> **PROVIDED INFORMATION**
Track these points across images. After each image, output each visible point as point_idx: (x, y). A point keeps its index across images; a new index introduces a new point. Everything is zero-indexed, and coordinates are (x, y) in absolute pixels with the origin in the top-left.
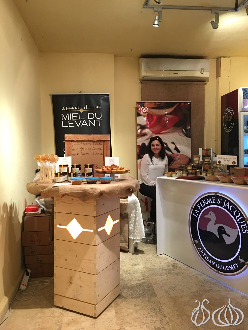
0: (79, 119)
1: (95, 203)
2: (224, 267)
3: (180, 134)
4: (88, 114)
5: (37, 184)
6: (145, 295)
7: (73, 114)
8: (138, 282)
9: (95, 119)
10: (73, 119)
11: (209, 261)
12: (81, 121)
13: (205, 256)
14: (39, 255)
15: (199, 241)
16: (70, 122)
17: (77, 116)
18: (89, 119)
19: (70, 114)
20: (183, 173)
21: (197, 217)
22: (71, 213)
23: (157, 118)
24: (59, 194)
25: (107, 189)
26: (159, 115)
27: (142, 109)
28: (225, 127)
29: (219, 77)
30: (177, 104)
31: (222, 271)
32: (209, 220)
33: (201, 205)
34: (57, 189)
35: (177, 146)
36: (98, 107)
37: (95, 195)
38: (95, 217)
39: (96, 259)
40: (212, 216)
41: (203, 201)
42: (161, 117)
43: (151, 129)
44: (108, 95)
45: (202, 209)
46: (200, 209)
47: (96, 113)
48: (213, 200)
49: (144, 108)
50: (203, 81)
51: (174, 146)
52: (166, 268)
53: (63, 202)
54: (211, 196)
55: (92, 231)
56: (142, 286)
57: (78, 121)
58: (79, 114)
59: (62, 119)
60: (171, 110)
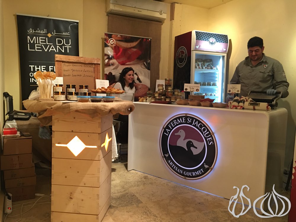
0: (47, 43)
1: (100, 121)
2: (191, 173)
3: (142, 66)
4: (57, 39)
5: (40, 102)
6: (132, 203)
7: (40, 38)
8: (121, 194)
9: (64, 45)
10: (40, 43)
11: (177, 170)
12: (49, 46)
13: (174, 167)
14: (21, 178)
15: (169, 155)
16: (37, 46)
17: (44, 41)
18: (57, 44)
19: (37, 37)
20: (152, 99)
21: (167, 135)
22: (72, 131)
23: (123, 49)
24: (71, 111)
25: (116, 107)
26: (125, 48)
27: (110, 40)
28: (178, 63)
29: (173, 20)
30: (140, 39)
31: (189, 177)
32: (179, 136)
33: (172, 124)
34: (68, 105)
35: (140, 77)
36: (67, 34)
37: (106, 112)
38: (99, 134)
39: (99, 172)
40: (182, 133)
41: (174, 121)
42: (126, 50)
43: (118, 60)
44: (78, 23)
45: (173, 128)
46: (171, 128)
47: (64, 39)
48: (183, 120)
49: (111, 40)
50: (160, 21)
51: (137, 77)
52: (140, 180)
53: (63, 120)
54: (182, 117)
55: (96, 147)
56: (127, 196)
57: (46, 46)
58: (47, 38)
59: (28, 42)
60: (134, 44)
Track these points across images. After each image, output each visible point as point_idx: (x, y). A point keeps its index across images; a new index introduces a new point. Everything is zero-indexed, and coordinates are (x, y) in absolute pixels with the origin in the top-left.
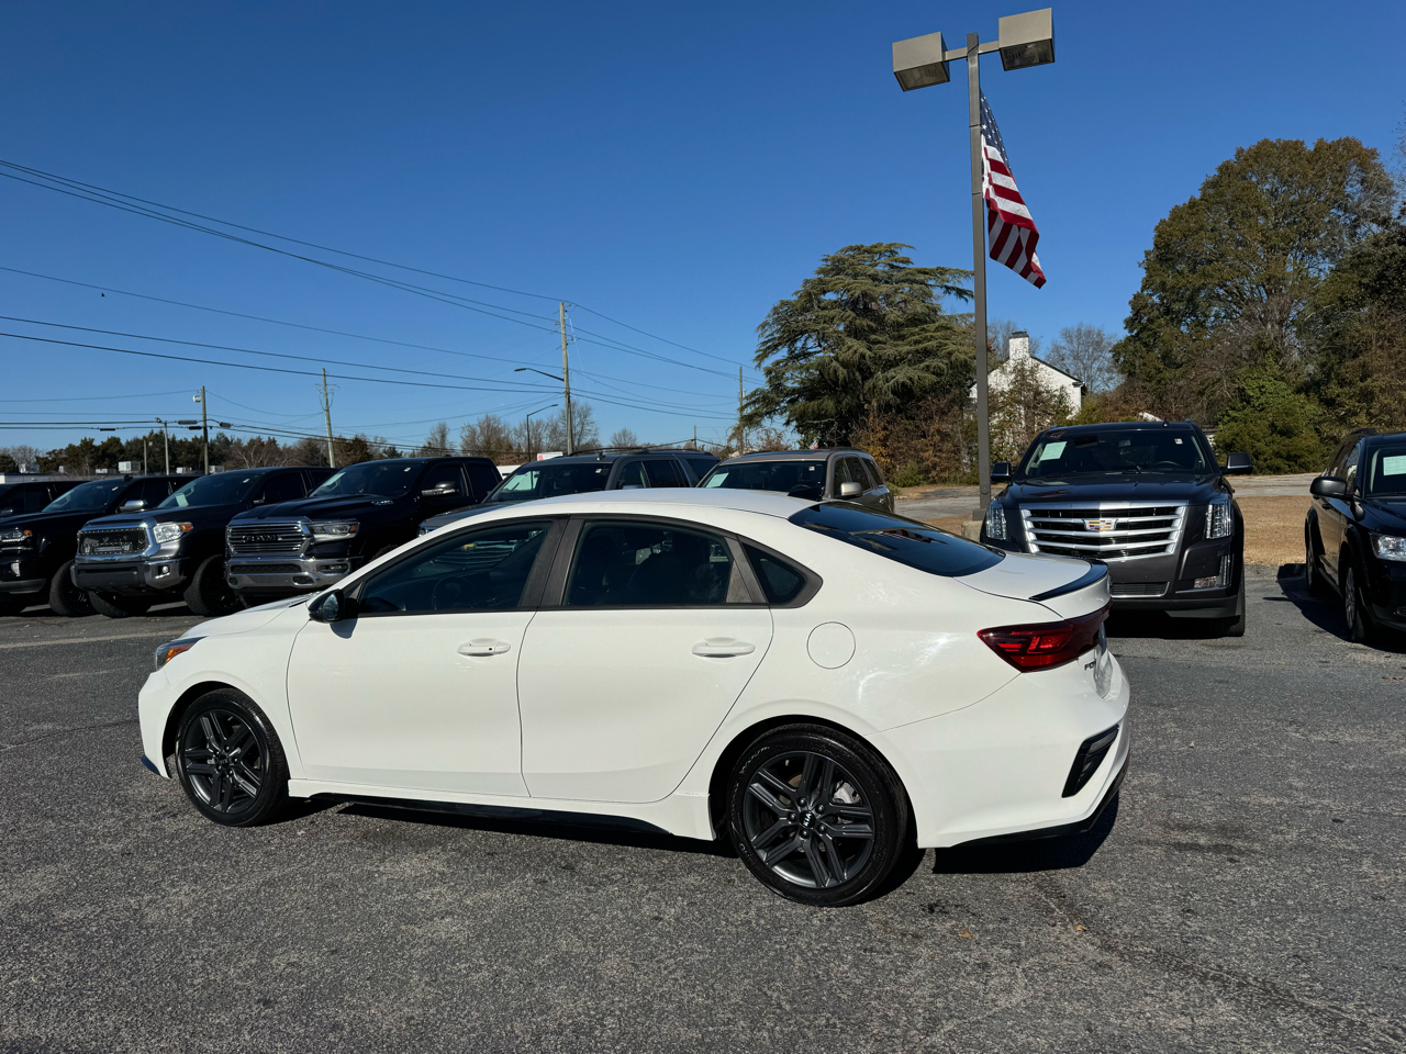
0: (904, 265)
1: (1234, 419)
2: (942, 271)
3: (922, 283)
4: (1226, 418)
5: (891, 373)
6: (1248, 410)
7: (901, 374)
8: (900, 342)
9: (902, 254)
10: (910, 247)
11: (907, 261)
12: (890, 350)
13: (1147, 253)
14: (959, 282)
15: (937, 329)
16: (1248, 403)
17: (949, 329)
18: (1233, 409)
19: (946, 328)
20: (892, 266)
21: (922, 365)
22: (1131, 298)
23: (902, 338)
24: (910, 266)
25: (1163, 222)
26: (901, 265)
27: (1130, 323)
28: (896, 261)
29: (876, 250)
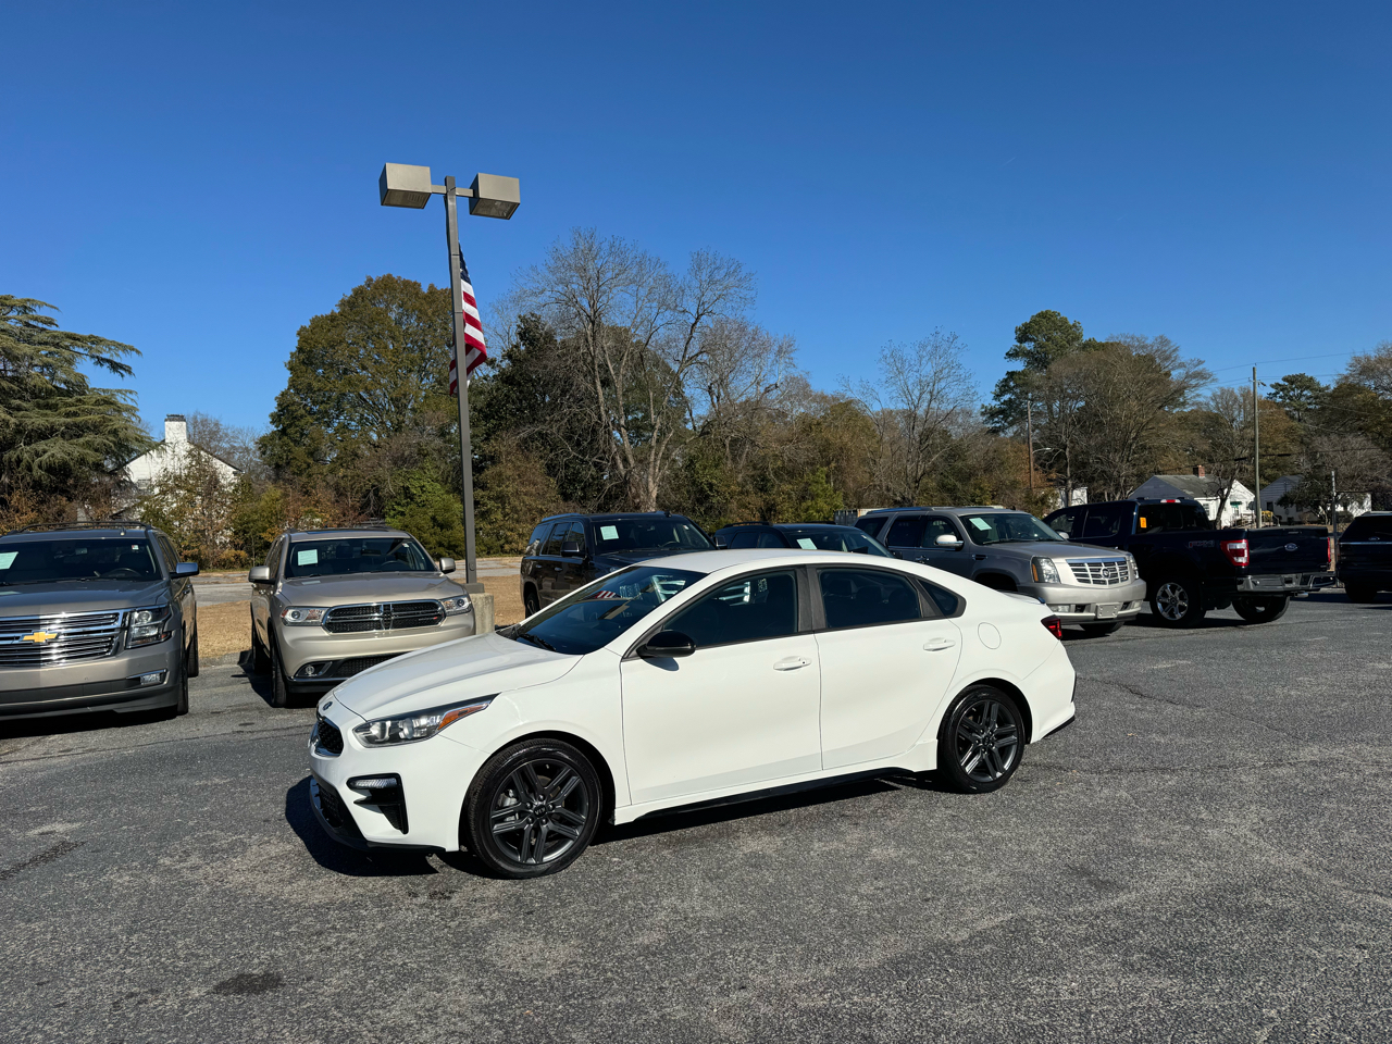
0: (45, 326)
1: (403, 514)
2: (96, 340)
3: (67, 348)
4: (392, 513)
5: (41, 446)
6: (413, 506)
7: (55, 450)
8: (48, 412)
9: (42, 312)
10: (52, 307)
11: (51, 322)
12: (36, 419)
13: (292, 355)
14: (118, 355)
15: (97, 403)
16: (412, 499)
17: (112, 403)
18: (398, 504)
19: (107, 402)
20: (28, 325)
21: (81, 440)
22: (278, 394)
23: (54, 407)
24: (53, 328)
25: (303, 329)
26: (40, 325)
27: (276, 419)
28: (36, 319)
29: (8, 302)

> **WHAT YOU SHOULD DO**
Without the pictures, repeat the entries above line by line, from the first through the one that contains "20: (183, 173)", both ends included.

> **SOLUTION TO THIS EXERCISE**
Track these points across images. After each image, output each visible point as point_idx: (x, y). A point keeps its index across images; a new index introduces a new point. Everything is zero-indexed, and coordinates are (x, y) in absolute pixels with the origin in the top-left.
0: (79, 119)
1: (95, 203)
2: (224, 267)
3: (180, 134)
4: (88, 114)
5: (37, 184)
6: (145, 295)
7: (73, 114)
8: (138, 282)
9: (95, 119)
10: (73, 119)
11: (209, 261)
12: (81, 121)
13: (205, 256)
14: (39, 255)
15: (199, 241)
16: (70, 122)
17: (77, 116)
18: (89, 119)
19: (70, 114)
20: (183, 173)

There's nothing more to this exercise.